Stated problem A - According to the article on AI and copyright, on what date was the contribution to the UK Intellectual Property Office's consultation submitted?
Stated problem B - Reproduce word for word the passage of the article on AI and copyright that starts with the words "EARE welcomes the" and finishes with "Copyright – text and data mining (TDM)".

--- Supplied text ---

Artificial Intelligence and IP: How the UK can adopt a copyright framework that fosters innovation
Thu, Jan 27, 2022
On 7 January, we submitted our contribution to the UK’s Intellectual Property Office’s Consultation on Artificial Intelligence (AI) and Intellectual Property (IP).
Considering our commitment to copyright rules that enable an effective use of Text and Data Mining (TDM) and to an open approach to data, our response was focused on the second area explored by the consultation, seeking evidence and views on “Licensing or exception to copyright for text and data mining, which is often significant in AI use and development”.
EARE welcomes the UK’s ambition to remain one of the leading IP environments in the world through a revision of its copyright legislation. As rightly outlined by the UK Government its calls for views, the use of AI has revolutionized many areas of our lives. Yet, it is important that governments find the right balance between protecting copyright and creating an enabling environment for Text and Data Mining and AI-based innovations to thrive. Many jurisdictions have updated their copyright laws to that effect. The UK can become an AI powerhouse if it adopts the right exceptions to existing copyright rules for Text and Data Mining, a key building block for AI. This is what we outlined in our response to this consultation:
Section A: Copyright – text and data mining (TDM)
- Licensing for TDM remains problematic
Regarding the potential introduction of licenses for the purpose of machine learning, EARE would like to draw attention to the fact that licensing could prove problematic for several reasons. To begin with, text and data mining, which works by crawling thousands of different digital sources, is a way to obtain large amounts of public data for the purposes of training models and AI. As long as the TDM user has legal access to a copyright-protected work, either through a license or because they are publicly accessible, they should not have to acquire an additional license to mine that content for the purposes of machine learning. Text and data mining is an automated way to read content one already has access to and so should not be subject to additional licenses.

--- Extracted information ---

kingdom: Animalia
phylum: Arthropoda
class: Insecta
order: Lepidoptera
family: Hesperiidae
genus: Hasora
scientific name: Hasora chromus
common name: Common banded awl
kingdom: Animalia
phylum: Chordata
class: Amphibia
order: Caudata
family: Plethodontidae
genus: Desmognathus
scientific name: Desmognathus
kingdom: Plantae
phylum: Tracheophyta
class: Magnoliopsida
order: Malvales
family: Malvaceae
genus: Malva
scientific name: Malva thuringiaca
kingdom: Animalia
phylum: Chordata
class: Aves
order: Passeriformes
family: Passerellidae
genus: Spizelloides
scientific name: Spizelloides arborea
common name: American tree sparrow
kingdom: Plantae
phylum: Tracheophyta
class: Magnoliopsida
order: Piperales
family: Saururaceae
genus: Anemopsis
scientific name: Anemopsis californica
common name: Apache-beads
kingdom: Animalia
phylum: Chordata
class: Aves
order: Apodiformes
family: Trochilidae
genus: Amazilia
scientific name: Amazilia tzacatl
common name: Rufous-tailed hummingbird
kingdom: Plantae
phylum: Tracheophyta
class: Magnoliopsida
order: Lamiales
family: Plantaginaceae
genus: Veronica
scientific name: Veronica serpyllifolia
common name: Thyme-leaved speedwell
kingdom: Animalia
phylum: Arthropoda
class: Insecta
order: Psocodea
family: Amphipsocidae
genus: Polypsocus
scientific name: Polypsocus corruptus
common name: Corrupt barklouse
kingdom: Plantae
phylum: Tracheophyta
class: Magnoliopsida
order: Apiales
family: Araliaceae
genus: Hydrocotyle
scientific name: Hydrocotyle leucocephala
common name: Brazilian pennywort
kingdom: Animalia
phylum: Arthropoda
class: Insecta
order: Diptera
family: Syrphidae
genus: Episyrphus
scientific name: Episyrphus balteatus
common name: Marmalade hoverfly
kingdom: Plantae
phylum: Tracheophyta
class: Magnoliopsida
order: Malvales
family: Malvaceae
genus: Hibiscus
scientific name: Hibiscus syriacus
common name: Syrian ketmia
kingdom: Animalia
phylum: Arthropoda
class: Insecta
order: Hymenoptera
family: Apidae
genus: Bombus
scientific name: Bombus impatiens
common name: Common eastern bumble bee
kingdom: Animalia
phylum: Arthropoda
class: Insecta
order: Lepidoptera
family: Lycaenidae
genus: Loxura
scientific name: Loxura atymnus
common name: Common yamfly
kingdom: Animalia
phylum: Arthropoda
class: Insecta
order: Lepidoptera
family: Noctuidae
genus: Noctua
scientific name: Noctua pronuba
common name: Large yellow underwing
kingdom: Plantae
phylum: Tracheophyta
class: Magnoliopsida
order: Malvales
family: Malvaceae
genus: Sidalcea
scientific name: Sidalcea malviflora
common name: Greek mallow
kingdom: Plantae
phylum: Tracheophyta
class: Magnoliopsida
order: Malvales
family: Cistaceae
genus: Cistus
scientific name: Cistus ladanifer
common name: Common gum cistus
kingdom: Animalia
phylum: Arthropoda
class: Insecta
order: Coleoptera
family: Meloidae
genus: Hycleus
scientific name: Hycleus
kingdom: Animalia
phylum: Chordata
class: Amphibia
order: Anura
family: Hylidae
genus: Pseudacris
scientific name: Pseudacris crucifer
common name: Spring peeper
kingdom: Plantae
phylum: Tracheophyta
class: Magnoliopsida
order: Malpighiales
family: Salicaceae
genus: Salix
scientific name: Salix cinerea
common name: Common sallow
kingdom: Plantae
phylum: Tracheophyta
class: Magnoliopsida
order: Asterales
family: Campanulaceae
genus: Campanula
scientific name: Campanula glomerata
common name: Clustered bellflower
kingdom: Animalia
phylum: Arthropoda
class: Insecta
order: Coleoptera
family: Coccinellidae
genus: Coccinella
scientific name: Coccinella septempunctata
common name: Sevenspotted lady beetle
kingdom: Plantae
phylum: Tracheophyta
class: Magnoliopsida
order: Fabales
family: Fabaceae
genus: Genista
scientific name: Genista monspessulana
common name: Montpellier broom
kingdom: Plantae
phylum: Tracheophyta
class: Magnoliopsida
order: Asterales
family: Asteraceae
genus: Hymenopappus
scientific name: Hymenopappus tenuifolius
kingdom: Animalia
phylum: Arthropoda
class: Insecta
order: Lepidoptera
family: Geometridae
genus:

---

Finished answer A - 7 January.

Finished answer B -
EARE welcomes the UK’s ambition to remain one of the leading IP environments in the world through a revision of its copyright legislation. As rightly outlined by the UK Government its calls for views, the use of AI has revolutionized many areas of our lives. Yet, it is important that governments find the right balance between protecting copyright and creating an enabling environment for Text and Data Mining and AI-based innovations to thrive. Many jurisdictions have updated their copyright laws to that effect. The UK can become an AI powerhouse if it adopts the right exceptions to existing copyright rules for Text and Data Mining, a key building block for AI. This is what we outlined in our response to this consultation:
Section A: Copyright – text and data mining (TDM)